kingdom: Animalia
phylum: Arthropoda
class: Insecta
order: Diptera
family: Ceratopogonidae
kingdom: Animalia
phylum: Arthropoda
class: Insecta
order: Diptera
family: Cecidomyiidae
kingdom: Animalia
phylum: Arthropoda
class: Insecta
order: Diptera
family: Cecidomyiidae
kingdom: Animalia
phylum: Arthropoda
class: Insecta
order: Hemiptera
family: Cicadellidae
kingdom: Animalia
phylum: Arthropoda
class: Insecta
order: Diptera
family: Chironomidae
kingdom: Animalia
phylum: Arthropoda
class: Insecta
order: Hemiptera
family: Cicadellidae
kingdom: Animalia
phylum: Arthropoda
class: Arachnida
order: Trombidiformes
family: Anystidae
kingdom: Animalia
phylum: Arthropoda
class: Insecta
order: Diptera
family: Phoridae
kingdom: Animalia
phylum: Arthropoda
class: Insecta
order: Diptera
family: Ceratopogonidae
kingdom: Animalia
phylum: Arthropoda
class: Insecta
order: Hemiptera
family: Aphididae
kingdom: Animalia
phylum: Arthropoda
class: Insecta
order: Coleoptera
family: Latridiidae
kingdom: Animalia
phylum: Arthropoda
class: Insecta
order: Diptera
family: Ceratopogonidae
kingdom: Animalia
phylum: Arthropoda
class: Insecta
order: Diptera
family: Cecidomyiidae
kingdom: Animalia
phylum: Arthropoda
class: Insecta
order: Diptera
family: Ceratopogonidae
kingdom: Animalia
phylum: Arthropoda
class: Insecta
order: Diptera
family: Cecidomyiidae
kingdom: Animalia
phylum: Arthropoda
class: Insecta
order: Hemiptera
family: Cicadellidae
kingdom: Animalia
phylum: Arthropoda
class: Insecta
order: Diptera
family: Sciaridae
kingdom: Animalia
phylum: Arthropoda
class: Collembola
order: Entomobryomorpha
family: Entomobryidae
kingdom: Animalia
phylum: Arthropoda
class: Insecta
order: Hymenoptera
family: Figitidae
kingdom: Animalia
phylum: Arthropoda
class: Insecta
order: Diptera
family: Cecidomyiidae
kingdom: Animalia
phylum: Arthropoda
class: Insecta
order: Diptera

####################

WHAT IS EXPECTED
Can you render every line of the material above as a JSON list of strings, one string per line, with blank lines omitted?

FULL ANSWER
[
  "kingdom: Animalia",
  "phylum: Arthropoda",
  "class: Insecta",
  "order: Diptera",
  "family: Ceratopogonidae",
  "kingdom: Animalia",
  "phylum: Arthropoda",
  "class: Insecta",
  "order: Diptera",
  "family: Cecidomyiidae",
  "kingdom: Animalia",
  "phylum: Arthropoda",
  "class: Insecta",
  "order: Diptera",
  "family: Cecidomyiidae",
  "kingdom: Animalia",
  "phylum: Arthropoda",
  "class: Insecta",
  "order: Hemiptera",
  "family: Cicadellidae",
  "kingdom: Animalia",
  "phylum: Arthropoda",
  "class: Insecta",
  "order: Diptera",
  "family: Chironomidae",
  "kingdom: Animalia",
  "phylum: Arthropoda",
  "class: Insecta",
  "order: Hemiptera",
  "family: Cicadellidae",
  "kingdom: Animalia",
  "phylum: Arthropoda",
  "class: Arachnida",
  "order: Trombidiformes",
  "family: Anystidae",
  "kingdom: Animalia",
  "phylum: Arthropoda",
  "class: Insecta",
  "order: Diptera",
  "family: Phoridae",
  "kingdom: Animalia",
  "phylum: Arthropoda",
  "class: Insecta",
  "order: Diptera",
  "family: Ceratopogonidae",
  "kingdom: Animalia",
  "phylum: Arthropoda",
  "class: Insecta",
  "order: Hemiptera",
  "family: Aphididae",
  "kingdom: Animalia",
  "phylum: Arthropoda",
  "class: Insecta",
  "order: Coleoptera",
  "family: Latridiidae",
  "kingdom: Animalia",
  "phylum: Arthropoda",
  "class: Insecta",
  "order: Diptera",
  "family: Ceratopogonidae",
  "kingdom: Animalia",
  "phylum: Arthropoda",
  "class: Insecta",
  "order: Diptera",
  "family: Cecidomyiidae",
  "kingdom: Animalia",
  "phylum: Arthropoda",
  "class: Insecta",
  "order: Diptera",
  "family: Ceratopogonidae",
  "kingdom: Animalia",
  "phylum: Arthropoda",
  "class: Insecta",
  "order: Diptera",
  "family: Cecidomyiidae",
  "kingdom: Animalia",
  "phylum: Arthropoda",
  "class: Insecta",
  "order: Hemiptera",
  "family: Cicadellidae",
  "kingdom: Animalia",
  "phylum: Arthropoda",
  "class: Insecta",
  "order: Diptera",
  "family: Sciaridae",
  "kingdom: Animalia",
  "phylum: Arthropoda",
  "class: Collembola",
  "order: Entomobryomorpha",
  "family: Entomobryidae",
  "kingdom: Animalia",
  "phylum: Arthropoda",
  "class: Insecta",
  "order: Hymenoptera",
  "family: Figitidae",
  "kingdom: Animalia",
  "phylum: Arthropoda",
  "class: Insecta",
  "order: Diptera",
  "family: Cecidomyiidae",
  "kingdom: Animalia",
  "phylum: Arthropoda",
  "class: Insecta",
  "order: Diptera"
]